From where I sit Dynamite has always been about moves and actions, things going 100 miles an hour.  The end of last week’s show had so much happen in a couple of minutes there wasn’t any time to process it all.  To me, that is a regular problem with Dynamite, it moves way too fast and there is no time for things to sink in the viewer’s mind.  We are always on to the next thing instead of processing the last thing.  It’s very ADD to me.  

To the audience that watches that show and loves it, that’s great.  But as we have seen with the last quarter hour dropping significantly from the start most weeks, clearly there are fans who don’t make it through the entire show after giving it a chance.  They have all of the action that they could possibly ask for, yet they turn the show off.  Maybe it’s because they have seen it all before and while it’s fast paced, it’s still just action with no storyline substance to the fans that turn it off.

That begs the question why do the same thing on a different night?  To me, the answer is don’t!

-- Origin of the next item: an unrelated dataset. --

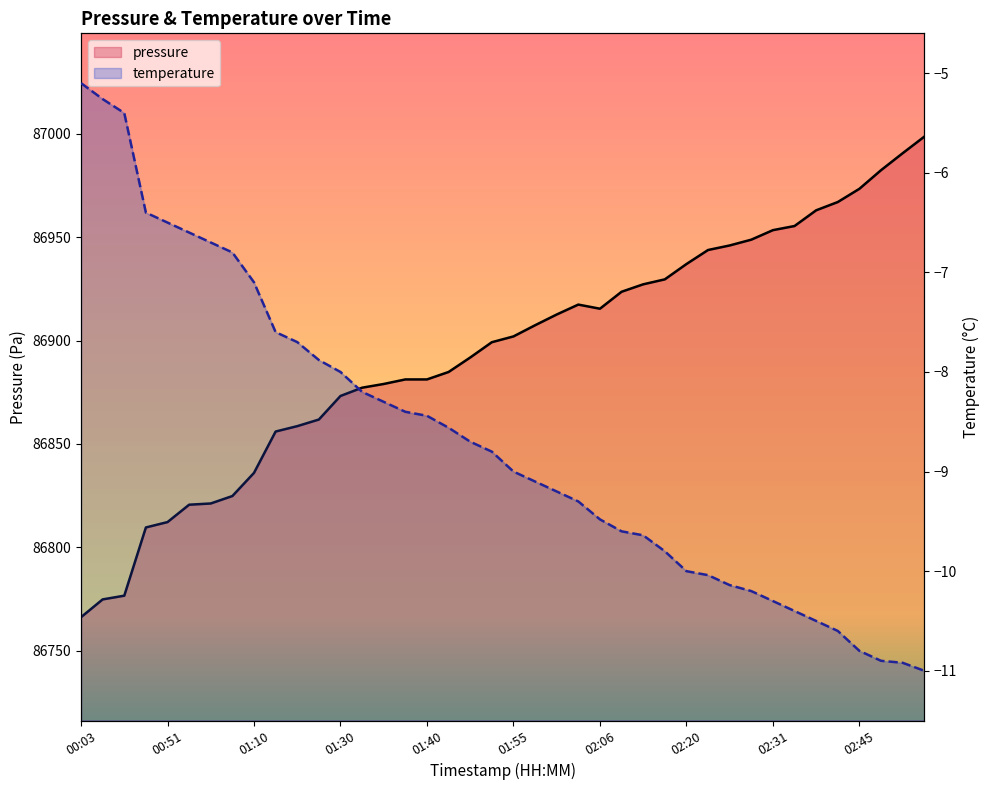

True or false: the data has more than 2 interior local peaks.

False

Dynamite is what it is, so make Collision something different.  Focus on the characters for the fans who like to know the who about the person in the match.  Focus more on the stories, so people know the why.  There’s no need to have two shows that go 100 miles per hour, especially when the existing one drives away 20% of the audience almost every week, so make Collision the one that takes its time and works to make the viewer invest in characters and storylines.  I am not saying don’t have any matches.  I am saying make sure each of those matches has a reason and a purpose.  Not everything on the show has to be a “five star bout”.  In fact, just the opposite.  Give a guy like Miro a bunch of big wins and make the fans clamor for him to fight, say, Punk.  The longer you keep them away from each other, the more it will resonate when they hook up.  You can’t have a real dream match if you haven’t ever gone to sleep first.  Real dream matches are called for by the fans, not the promoter.  The promoter pulls the strings that make the fans clamor for the match.  

At the end of the day, Rampage started even hotter than Collision did (of course, Dynamite was also hotter then).  When it became more of the same, just an extension of Wednesday, it because missable.  It never recovered from that.

Tony Khan needs to learn from that mistake and make Collision as different from Dynamite as he can.  If both shows do well, we all win.